Let’s start with the last question. To many, the answer is simple: data becomes ‘big’ when you’re talking volumes ending in terabytes (TB), petabytes (PB), exabytes (EB) and beyond (yottabytes, anyone?). Others apply criteria such as a number of records, transactions, or files; if the number is mind-bogglingly large, then surely it must be ‘big data’. But that’s missing a crucial point about ‘big data’ – it’s not just about quantity, but also about the nature of the data. Put differently: just scaling up your existing systems to accommodate ever larger data volumes doesn’t necessarily mean you’re dealing with ‘big’ data. The ‘big’ comes into play when you’re looking at all the data that resides outside your existing, typically well-structured, systems and wondering how on earth you can harness it for business benefit.
Next, let’s get another definitional issue out of the way: ‘structured’ versus ‘unstructured’ data. Categorizing ‘structured’ data tends to be less contentious because this is data that exists in tabular form, typically in relational database management systems (RDBMS). And then there’s the rest. To call it ‘unstructured’ applies only in the sense that this data doesn’t reside in traditional RDBMSs. But there are many shades of grey. For example, the data in system or web logs is usually very well structured, and each data element has a known definition and set of characteristics. Likewise, data from a social media stream, like Twitter, is well-structured in some ways (e.g. defined length of message, use of operators such as @ or #), and yet is totally unstructured in others (e.g. the content of the message could be anything). Email, documents, spread sheets and presentations also fall into this category to a certain degree; it all depends on the context in which they are stored. Then there are blogs, pictures, videos and all kinds of other data elements which your organisation may well wish to understand better but doesn’t yet capture within existing systems.
Of course, there’s certainly no getting away from data growth. A recent survey* conducted by Freeform Dynamics shows that most organisations are seeing data volumes increase, with ‘unstructured’ data for many looking set to grow even faster than their ‘structured’ data, as illustrated in Figure 1.
This is where the first check point comes for an organisation wondering whether ‘big data’ applies to them and what is the potential importance of being able to unlock value from the ‘unstructured’ data it has available? This is regardless of whether such data is created or collected inside the organisation, or arriving through external feeds. Most organisations have a strong gut feeling that there ‘must be something in there’ but haven’t got the means to get at ‘it’.

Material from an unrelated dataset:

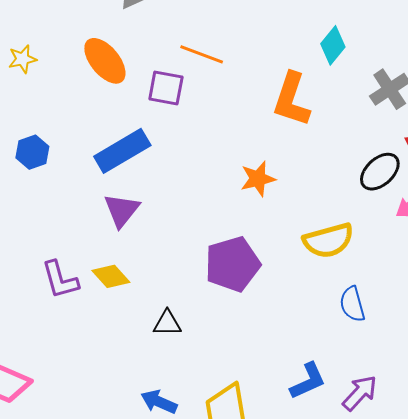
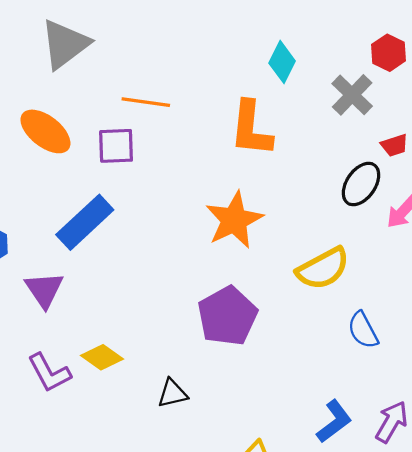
orange star: (258, 179) -> (234, 220), size x1.5
purple triangle: (122, 210) -> (44, 290), moved

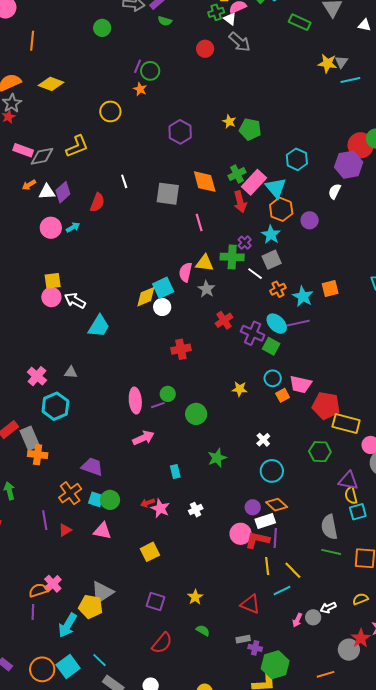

But how can you justify investing in technology and setting aside resources when you don’t even know what you’re looking for? Especially when it may not even be clear which technology might be best suited to this data equivalent of ‘panning for gold’.
This classic ‘chicken-and-egg’ situation is most likely one of the key reasons why few companies today are extracting value from information held outside systems designed for handling structured data, as shown in Figure 2.

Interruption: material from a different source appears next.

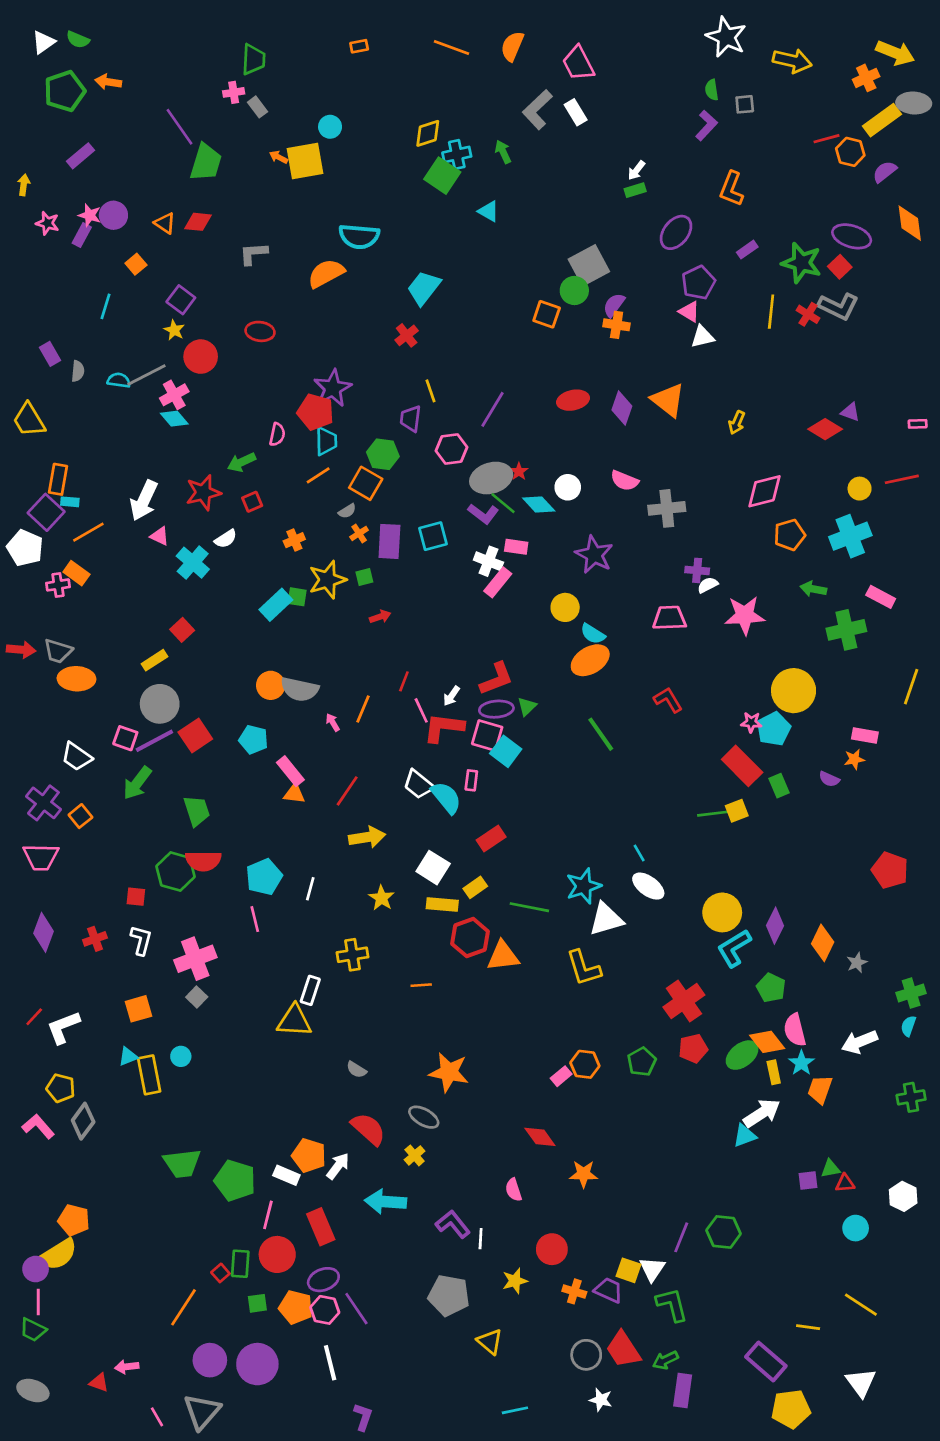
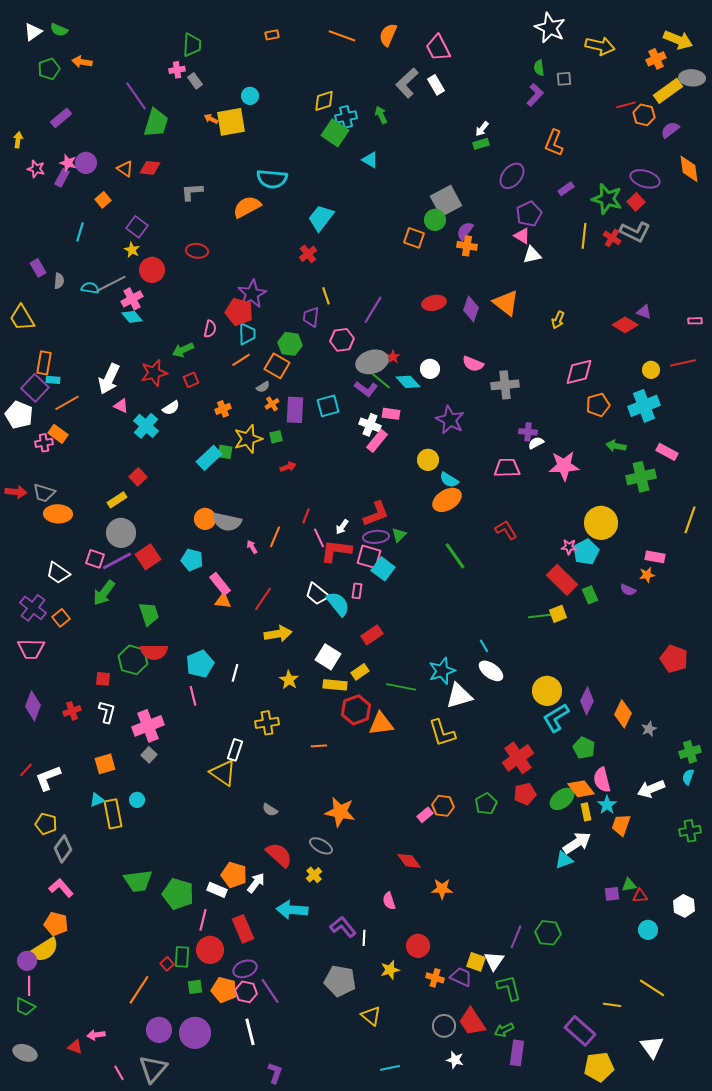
green pentagon: (65, 91) -> (49, 69), size x0.7
yellow triangle: (294, 1021) -> (223, 773), turned 32
pink L-shape: (38, 1126) -> (61, 888), moved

Nevertheless this dilemma is set to change, as developments in advanced storage, access and analytics come into play. Together, these help to address ‘big data’ problems not just by being able to crunch lots of data but also by doing so in innovative ways. And in many instances, they use commodity hardware and open source software, which in turn can reduce the cost of entry, provided of course the relevant skills are available within the organisation.

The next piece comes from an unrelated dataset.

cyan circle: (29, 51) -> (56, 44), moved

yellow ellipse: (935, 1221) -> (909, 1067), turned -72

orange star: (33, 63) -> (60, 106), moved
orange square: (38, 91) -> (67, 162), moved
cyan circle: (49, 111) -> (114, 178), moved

It goes beyond the scope of this brief article to go into ‘big data’ technologies in more detail. But before any technology decisions are even considered, business and IT executives need to identify whether they’re really in ‘big data’ territory in the first place, by applying the ‘three Vs’ test: volume, variety, and velocity.
As described in Figure 3, the Three Vs together capture the essence of ‘big data’. This is of course just an artificial construct, albeit a very useful one that is becoming increasingly accepted. How an organisation applies the definitions and criteria is, of course, a matter for discretion. What’s most important is having – or gaining – a clear understanding of the organisation’s data landscape, how that is used today and whether there is a reasonable chance that further useful information might be extracted, above and beyond what’s already being done.
* Online survey conducted during first half of November 2011; 122 responses. Organisation size ranging from under 50 employees to 50,000 and above. Respondents mainly IT professionals, with 55% based in the UK, 17% in the rest of Europe, 16% in the USA, and 12% in the rest of the world.